Nvidia scores a Washington win as Congress backs away from chip export limits
Nvidia just pulled off one of its most significant political victories of the year. After weeks of pressure from industry rivals, China hawks and AI safety advocates, US lawmakers opted not to include the GAIN AI Act in a must-pass defence bill.
The proposal would have forced Nvidia and AMD to give American buyers priority access to high-performance AI chips before selling to China or any nation under an arms embargo.
A person familiar with the bill told Bloomberg that the measure is not included in the legislation that is due to be released on Friday.

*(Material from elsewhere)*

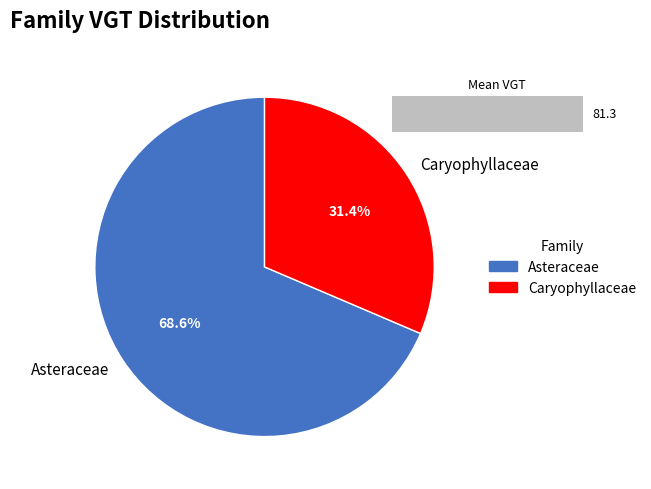

Do Caryophyllaceae and Asteraceae together represent more than half of the pie?

Yes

The decision follows an intense lobbying push from Nvidia, which argued that mandatory prioritisation rules would undermine global competition and were unnecessary because the company had no intention of withholding advanced hardware from domestic customers.
The stakes were high enough that CEO Jensen Huang travelled to Washington on Wednesday to meet President Donald Trump and senior lawmakers. Speaking outside Speaker Mike Johnson’s office, Huang said he was there to “answer questions about AI.”
When he later called the exclusion of GAIN AI “wise,” he made clear that Nvidia saw the proposal as more damaging than the AI Diffusion Act, another policy the company has opposed.
The fight comes as the White House weighs whether to allow exports of Nvidia’s H200, the most capable US AI chip currently subject to licensing rules. Trump has previously floated sending downgraded versions of the Blackwell processor abroad, though several Cabinet officials remain opposed.
At the same time, White House AI chief David Sacks has repeatedly suggested that exporting more US chips to China could strengthen American leadership by locking Beijing into US-controlled supply chains.
That argument has met resistance. Advocates of GAIN AI warn that unrestricted sales of advanced chips could boost China’s economic and military capabilities, raising national security concerns in a field already defined by geopolitical tension.
They view stricter controls not as protectionism but as a hedge against the rapid diffusion of transformative compute power.
For now, Nvidia has what it wanted: time and room to sell its most advanced systems without new statutory constraints. But the debate is not over. As pressure builds over the H200 licensing decision and lawmakers revisit export policy in 2026, the company may find that Washington wins rarely last long.